The Tyee is a left-wing, upstart online news journal here in BC. Though I’ve found the quality of their reportage and writing uneven, I’ve been generally impressed and have mentioned them on several occasions.
I just received an email from them, asking me to promote their Election Central, a bloggy sub-site for all things related to the BC election. From a public relations perspective, I give them 7/10 on the email: [more]
- It’s friendly in tone and content.
- It gets to the point quickly.
- It incentivizes me to mention the product–they’re offering prizes.
- It gives clear advice on how I can help (including graphics I can use to promote the site).
On the other hand:
- The email isn’t personal. It’s clearly a group email, and gives no indication that the sender has read my blog or knows how I feel about the Tyee. This makes it feel like spam. They claim they lack the capacity to “reach us all individually”, but that’s not good enough. If they value my support, they can at least add a personalized sentence at the start of the email. Besides, they ought to be able to determine who the top 25 bloggers in the province are, and start with them. The resulting trickle-down effect will give them more than enough play in the long tail of BC blogs.
- Though the email is signed by a member of the Tyee staff, the From address is somebody at this tax accountancy. What’s up with that?
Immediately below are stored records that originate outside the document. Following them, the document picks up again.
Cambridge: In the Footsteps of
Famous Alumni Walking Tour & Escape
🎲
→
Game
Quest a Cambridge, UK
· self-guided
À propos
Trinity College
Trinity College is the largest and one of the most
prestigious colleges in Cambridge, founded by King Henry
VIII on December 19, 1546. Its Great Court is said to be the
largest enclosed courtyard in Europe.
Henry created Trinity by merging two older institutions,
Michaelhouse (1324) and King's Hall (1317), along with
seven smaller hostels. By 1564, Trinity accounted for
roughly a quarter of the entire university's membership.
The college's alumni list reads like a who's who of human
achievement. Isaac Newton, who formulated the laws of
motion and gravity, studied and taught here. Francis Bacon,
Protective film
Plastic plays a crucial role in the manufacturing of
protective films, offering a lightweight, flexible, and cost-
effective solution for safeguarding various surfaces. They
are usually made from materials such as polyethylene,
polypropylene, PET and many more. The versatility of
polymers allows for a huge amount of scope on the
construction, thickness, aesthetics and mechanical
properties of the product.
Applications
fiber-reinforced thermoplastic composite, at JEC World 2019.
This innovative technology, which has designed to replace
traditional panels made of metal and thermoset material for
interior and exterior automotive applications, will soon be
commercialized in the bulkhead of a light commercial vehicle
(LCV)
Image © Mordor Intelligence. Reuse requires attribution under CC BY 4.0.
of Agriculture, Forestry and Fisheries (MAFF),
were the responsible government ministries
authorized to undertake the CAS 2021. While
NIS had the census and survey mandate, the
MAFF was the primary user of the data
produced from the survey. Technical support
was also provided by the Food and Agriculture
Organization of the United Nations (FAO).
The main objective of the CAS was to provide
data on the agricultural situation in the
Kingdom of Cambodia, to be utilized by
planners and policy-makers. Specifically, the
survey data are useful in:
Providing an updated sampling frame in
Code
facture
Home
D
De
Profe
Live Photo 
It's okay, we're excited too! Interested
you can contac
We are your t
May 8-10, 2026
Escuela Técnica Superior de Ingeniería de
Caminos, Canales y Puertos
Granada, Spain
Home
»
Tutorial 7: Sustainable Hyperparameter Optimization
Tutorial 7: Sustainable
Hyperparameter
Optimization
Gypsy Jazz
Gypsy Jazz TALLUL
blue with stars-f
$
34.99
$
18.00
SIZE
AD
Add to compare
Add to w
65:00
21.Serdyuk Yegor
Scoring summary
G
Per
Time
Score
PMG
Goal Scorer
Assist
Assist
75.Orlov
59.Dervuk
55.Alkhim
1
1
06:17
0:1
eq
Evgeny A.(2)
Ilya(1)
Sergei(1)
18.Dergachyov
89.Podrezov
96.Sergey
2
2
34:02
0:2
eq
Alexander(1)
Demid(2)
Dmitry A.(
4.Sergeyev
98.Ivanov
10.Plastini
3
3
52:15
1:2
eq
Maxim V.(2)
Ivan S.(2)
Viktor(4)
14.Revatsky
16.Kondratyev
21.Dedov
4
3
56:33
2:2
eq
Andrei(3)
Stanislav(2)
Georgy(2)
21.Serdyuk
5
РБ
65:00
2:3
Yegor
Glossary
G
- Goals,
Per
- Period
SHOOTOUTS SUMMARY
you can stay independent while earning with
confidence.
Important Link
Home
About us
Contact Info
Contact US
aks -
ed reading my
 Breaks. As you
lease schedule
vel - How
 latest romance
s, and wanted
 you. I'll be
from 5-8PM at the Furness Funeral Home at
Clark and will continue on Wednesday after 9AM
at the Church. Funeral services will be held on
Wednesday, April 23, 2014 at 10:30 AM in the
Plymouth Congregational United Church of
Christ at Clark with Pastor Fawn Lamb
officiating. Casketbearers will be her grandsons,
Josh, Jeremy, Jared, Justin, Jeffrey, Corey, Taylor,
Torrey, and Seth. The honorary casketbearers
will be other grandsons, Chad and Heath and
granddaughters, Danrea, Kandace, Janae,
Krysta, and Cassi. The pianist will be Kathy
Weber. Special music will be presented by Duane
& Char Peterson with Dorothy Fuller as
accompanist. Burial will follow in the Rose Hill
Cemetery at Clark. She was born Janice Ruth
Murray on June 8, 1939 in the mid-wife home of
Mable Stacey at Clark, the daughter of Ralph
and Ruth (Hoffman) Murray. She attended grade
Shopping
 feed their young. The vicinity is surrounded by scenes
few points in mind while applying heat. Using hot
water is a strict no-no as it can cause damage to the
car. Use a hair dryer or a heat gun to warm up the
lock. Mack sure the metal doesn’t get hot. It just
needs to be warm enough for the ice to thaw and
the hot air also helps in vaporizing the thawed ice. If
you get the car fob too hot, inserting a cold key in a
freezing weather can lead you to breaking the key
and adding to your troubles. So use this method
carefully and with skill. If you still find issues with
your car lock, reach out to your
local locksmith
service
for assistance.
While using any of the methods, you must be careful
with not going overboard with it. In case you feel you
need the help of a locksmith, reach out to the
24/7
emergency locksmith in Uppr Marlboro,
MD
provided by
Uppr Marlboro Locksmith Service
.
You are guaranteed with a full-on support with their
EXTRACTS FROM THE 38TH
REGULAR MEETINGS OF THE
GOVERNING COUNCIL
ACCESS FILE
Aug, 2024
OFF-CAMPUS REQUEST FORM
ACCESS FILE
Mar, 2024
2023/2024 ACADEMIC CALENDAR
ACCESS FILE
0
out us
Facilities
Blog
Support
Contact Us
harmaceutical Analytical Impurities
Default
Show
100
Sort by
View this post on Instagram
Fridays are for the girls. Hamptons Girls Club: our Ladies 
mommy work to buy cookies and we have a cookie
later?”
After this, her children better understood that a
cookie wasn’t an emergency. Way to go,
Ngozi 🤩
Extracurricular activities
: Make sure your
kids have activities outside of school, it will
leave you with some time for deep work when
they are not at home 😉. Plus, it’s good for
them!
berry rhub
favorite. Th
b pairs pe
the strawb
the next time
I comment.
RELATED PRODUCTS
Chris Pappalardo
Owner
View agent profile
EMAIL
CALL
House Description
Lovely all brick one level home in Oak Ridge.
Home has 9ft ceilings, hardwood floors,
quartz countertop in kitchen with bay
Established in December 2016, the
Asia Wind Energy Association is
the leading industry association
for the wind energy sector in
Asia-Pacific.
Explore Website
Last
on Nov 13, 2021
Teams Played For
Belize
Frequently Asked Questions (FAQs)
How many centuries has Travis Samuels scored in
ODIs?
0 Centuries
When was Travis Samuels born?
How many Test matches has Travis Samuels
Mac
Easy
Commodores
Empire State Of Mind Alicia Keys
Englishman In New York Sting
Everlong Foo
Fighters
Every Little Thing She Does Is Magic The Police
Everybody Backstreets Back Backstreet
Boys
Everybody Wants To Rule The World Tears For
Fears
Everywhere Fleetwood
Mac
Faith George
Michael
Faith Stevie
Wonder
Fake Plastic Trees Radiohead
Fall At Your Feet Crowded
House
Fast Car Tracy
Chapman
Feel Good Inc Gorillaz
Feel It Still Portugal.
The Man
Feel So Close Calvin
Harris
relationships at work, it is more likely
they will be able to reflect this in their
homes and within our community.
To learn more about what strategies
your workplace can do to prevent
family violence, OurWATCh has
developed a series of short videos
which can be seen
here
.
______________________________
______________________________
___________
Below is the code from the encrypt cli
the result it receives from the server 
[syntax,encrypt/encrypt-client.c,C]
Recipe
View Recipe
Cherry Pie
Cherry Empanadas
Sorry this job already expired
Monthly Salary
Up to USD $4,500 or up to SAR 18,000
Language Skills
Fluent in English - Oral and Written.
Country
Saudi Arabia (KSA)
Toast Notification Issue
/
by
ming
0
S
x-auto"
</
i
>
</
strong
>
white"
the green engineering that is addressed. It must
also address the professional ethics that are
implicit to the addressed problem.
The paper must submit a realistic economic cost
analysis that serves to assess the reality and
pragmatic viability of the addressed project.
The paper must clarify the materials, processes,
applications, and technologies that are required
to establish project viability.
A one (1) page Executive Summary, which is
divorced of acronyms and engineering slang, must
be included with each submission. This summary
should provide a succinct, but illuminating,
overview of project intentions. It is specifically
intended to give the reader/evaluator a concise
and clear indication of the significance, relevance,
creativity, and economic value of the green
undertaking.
- It’s pretty clear to me that The Tyee is madly left-leaning. There’s nothing wrong with that, but they ought to be up-front about their bias. They merely describe themselves as “BC’s independent online newspaper”.
- If they’re really on top of ye olde blog relations, they’ll reply to this posting.
Clearly their email had the desired effect, because I mentioned them. And I suspect that their online election coverage will be as in-depth and more thoughtful than the mainstream media. A more carefully-worded email, though, and my story would’ve been much shorter.